NOUVELLES
12/05/2016 12:59 EDT | Actualisé 13/05/2017 01:12 EDT

Républicains: Donald Trump rencontre Paul Ryan dans l'espoir d'un rapprochement

WASHINGTON — Donald Trump et le président de la Chambre des représentants, Paul Ryan, ont promis de travailler ensemble malgré leurs différences après une rencontre, jeudi, qui visait à unifier le Parti républicain, divisé par la probable candidature de M. Trump à l'élection présidentielle de novembre. Le président de la Chambre n'a pas encore endossé le candidat, mais il semblait près de le faire.

M. Trump et M. Ryan ont publié un communiqué décrivant leur rencontre comme «un pas très positif vers l'unification», qui a mis en lumière «plusieurs points de vue communs» et quelques sujets sur lesquels ils ne s'entendent pas. M. Ryan a surpris les républicains en n'exprimant pas son appui, il y a une semaine, lorsqu'il est devenu clair que M. Trump était en route vers l'investiture.

La rencontre hautement anticipée est survenue alors que de plus en plus de républicains demandent au parti de mettre rapidement la discorde derrière lui. Le communiqué des deux hommes laisse croire qu'ils veulent mettre de côté leurs différends alors qu'ils tentent de rallier les troupes en vue de la lutte face à Hillary Clinton et aux démocrates à l'automne.

M. Ryan a déclaré lors d'une conférence de presse qu'ils «semaient les graines» pour y arriver.

Dans un message sur Twitter, M. Trump a écrit: «Belle journée à D.C. avec Paul Ryan et l'état-major républicain.
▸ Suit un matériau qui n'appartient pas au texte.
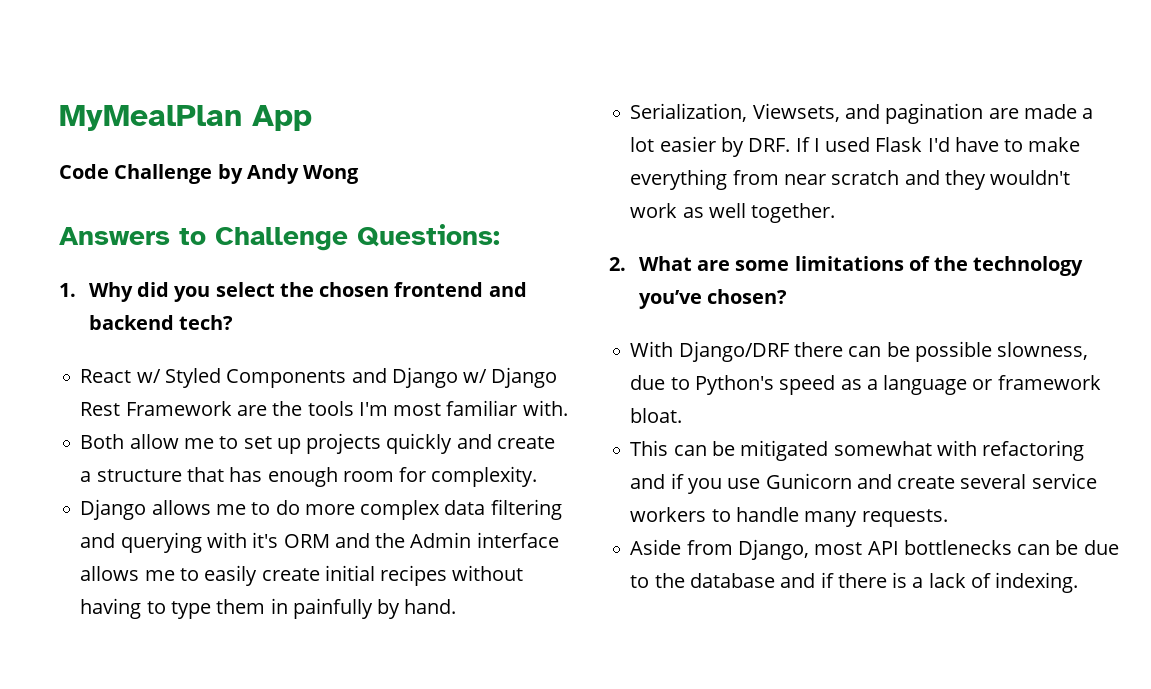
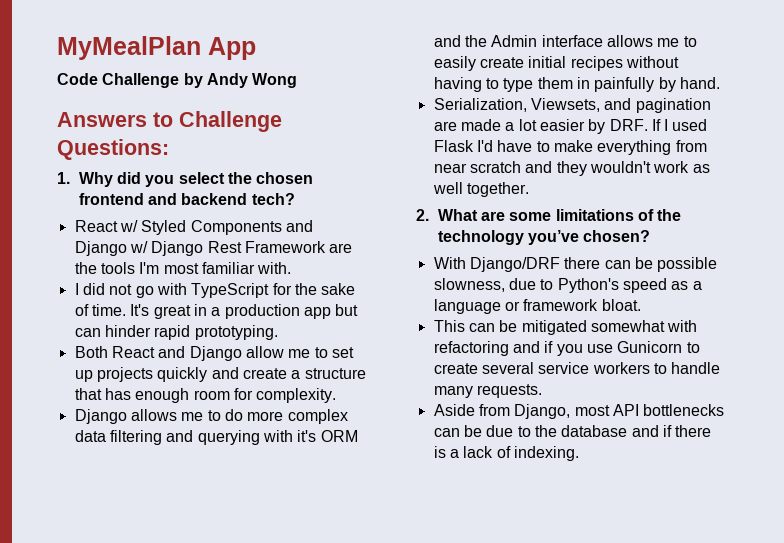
[80,434,125,449] Both -> [74,283,356,298] [74,304,359,319] [74,325,278,340] [74,346,242,361] I did not go with TypeScript for the sake of time. It's great in a production app but can hinder rapid prototyping. // Both React and Django
[856,474,892,489] and -> [686,342,700,353] to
Les choses se passent très bien!»

M. Trump, à bord d'un véhicule utilitaire sport noir, a fait la tournée des différentes instances du Parti républicain à Washington dans l'espoir de se rapprocher de la base du parti, ce qui est nécessaire en raison de son statut d'«électron libre».

Les discours provocants du milliardaire, son arsenal d'insultes hurlées envers ses rivaux et ses positions amorphes sur les sujets chers aux conservateurs ont déconcerté plusieurs dirigeants républicains, qui craignent qu'il ne soit défait à l'élection présidentielle de novembre. En même temps, d'autres reconnaissent qu'il a touché une corde sensible chez plusieurs mécontents — et le Parti républicain n'a aucune solution de rechange.